Les talents de Vauban ne tardèrent pas à se révéler. Il s'est distingué en défendant des villes dans la région d'Argonne et dans le siège et la capture de Sainte-Menehould. En 1653, il a été fait prisonnier par les forces du gouvernement. Honorablement traité, il a été bientôt incité à changer de parti et à aider les royalistes à reprendre Sainte-Menehould. Pendant un siège en 1654, il a été deux fois blessé. En 1655, il a été admis, comme l'ingénieur ordinaire "d'un roi," dans le corps d'officiers qui a été graduellement créé, à l'extérieur la hiérarchie militaire régulière, pour le travail spécialisé sur le métier de siège et la fortification. Après la participation dans des opérations contre des forteresses diverses et des villes entre 1655 et 1657, il est devenu l'ingénieur en chef au siège de Gravelines dans 1658.
Pendant l'intervalle de paix, de 1659 à 1667, Vauban a été employé dans la démolition des fortifications de Nancy, dans la Lorraine Ducale, de 1661 à 1662 et dans l'affermissement d'Alt-Breisach, un avant-poste français sur la rive droite du Rhin, de 1664 à 1666. En 1663, on lui a donné le régiment de Picardie. Son talent dans la capture de Tournai, Douai et Lille dans l'invasion française des Pays-Bas espagnols en 1667 a été récompensé avec une pension, un poste de lieutenant dans les Gardes Royales et la fonction de gouverneur de la citadelle de Lille.
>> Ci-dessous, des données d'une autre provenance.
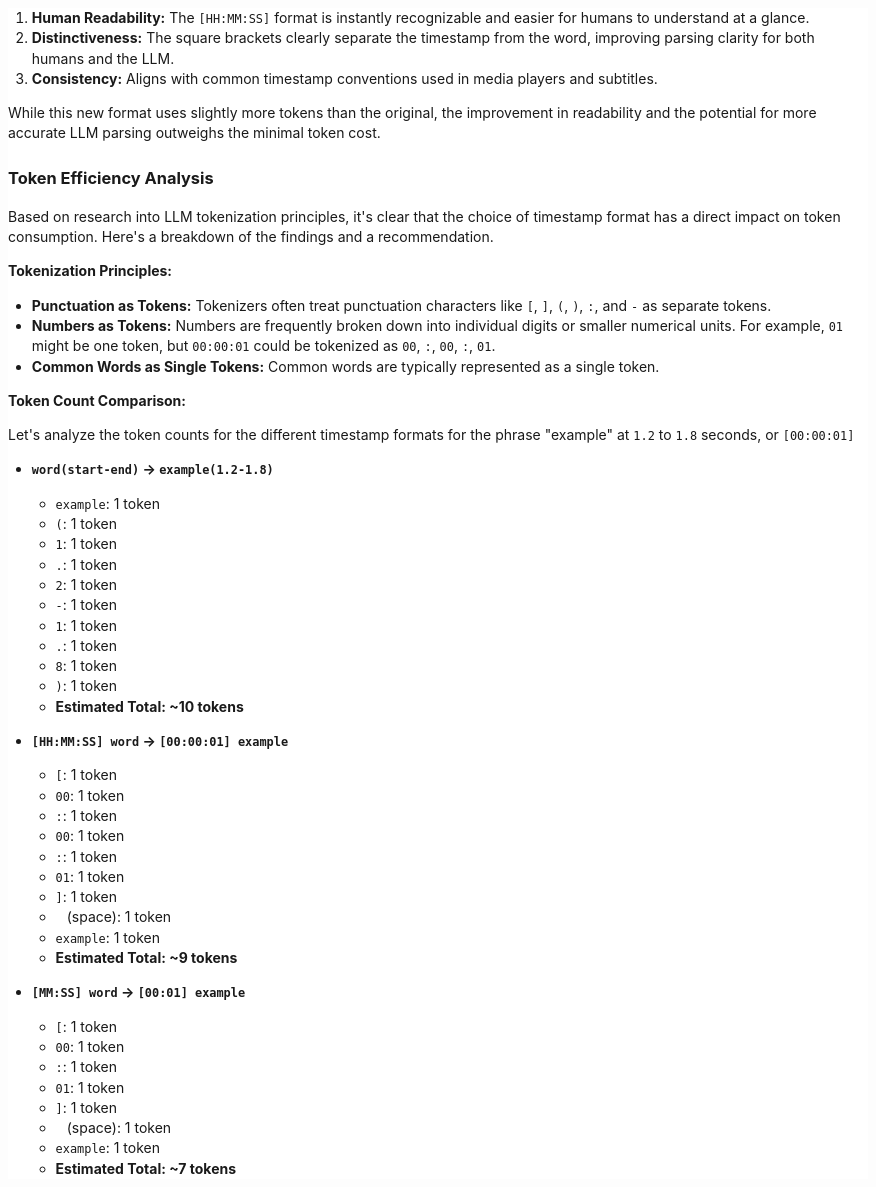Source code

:1.  **Human Readability:** The `[HH:MM:SS]` format is instantly recognizable and easier for humans to understand at a glance.
2.  **Distinctiveness:** The square brackets clearly separate the timestamp from the word, improving parsing clarity for both humans and the LLM.
3.  **Consistency:** Aligns with common timestamp conventions used in media players and subtitles.

While this new format uses slightly more tokens than the original, the improvement in readability and the potential for more accurate LLM parsing outweighs the minimal token cost.

### Token Efficiency Analysis

Based on research into LLM tokenization principles, it's clear that the choice of timestamp format has a direct impact on token consumption. Here's a breakdown of the findings and a recommendation.

**Tokenization Principles:**

- **Punctuation as Tokens:** Tokenizers often treat punctuation characters like `[`, `]`, `(`, `)`, `:`, and `-` as separate tokens.
- **Numbers as Tokens:** Numbers are frequently broken down into individual digits or smaller numerical units. For example, `01` might be one token, but `00:00:01` could be tokenized as `00`, `:`, `00`, `:`, `01`.
- **Common Words as Single Tokens:** Common words are typically represented as a single token.

**Token Count Comparison:**

Let's analyze the token counts for the different timestamp formats for the phrase "example" at `1.2` to `1.8` seconds, or `[00:00:01]`

- **`word(start-end)` -> `example(1.2-1.8)`**

  - `example`: 1 token
  - `(`: 1 token
  - `1`: 1 token
  - `.`: 1 token
  - `2`: 1 token
  - `-`: 1 token
  - `1`: 1 token
  - `.`: 1 token
  - `8`: 1 token
  - `)`: 1 token
  - **Estimated Total: ~10 tokens**

- **`[HH:MM:SS] word` -> `[00:00:01] example`**

  - `[`: 1 token
  - `00`: 1 token
  - `:`: 1 token
  - `00`: 1 token
  - `:`: 1 token
  - `01`: 1 token
  - `]`: 1 token
  - ` ` (space): 1 token
  - `example`: 1 token
  - **Estimated Total: ~9 tokens**

- **`[MM:SS] word` -> `[00:01] example`**
  - `[`: 1 token
  - `00`: 1 token
  - `:`: 1 token
  - `01`: 1 token
  - `]`: 1 token
  - ` ` (space): 1 token
  - `example`: 1 token
  - **Estimated Total: ~7 tokens**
Vauban a des responsabilités de plus en plus grandes et on le nomme "le général des commissaires de fortifications" - quoique ce titre soit resté avec le détenteur nominal du bureau jusqu'à 1677. Il a voyagé constamment et a eu une correspondance immense avec le roi et avec le ministre de guerre, le marquis de Louvois. Vauban a écrit des mémorandums techniques et a fait des systèmes de fortifications que le centre d'études militaires en Europe a utilisés plus d'un siècle. Dans la période de paix de 1668 à 1672, il a non seulement inspecté le potentiel de défense du Roussillon, les Pays Bas français, la Picardie et la Lorraine, mais a aussi été envoyé à Piedmont (1671) pour conseiller le duc de Savoy sur le potentiel de défense de Verrue, Vercelli et Turin. (conseils que la France regrettera plus tard.)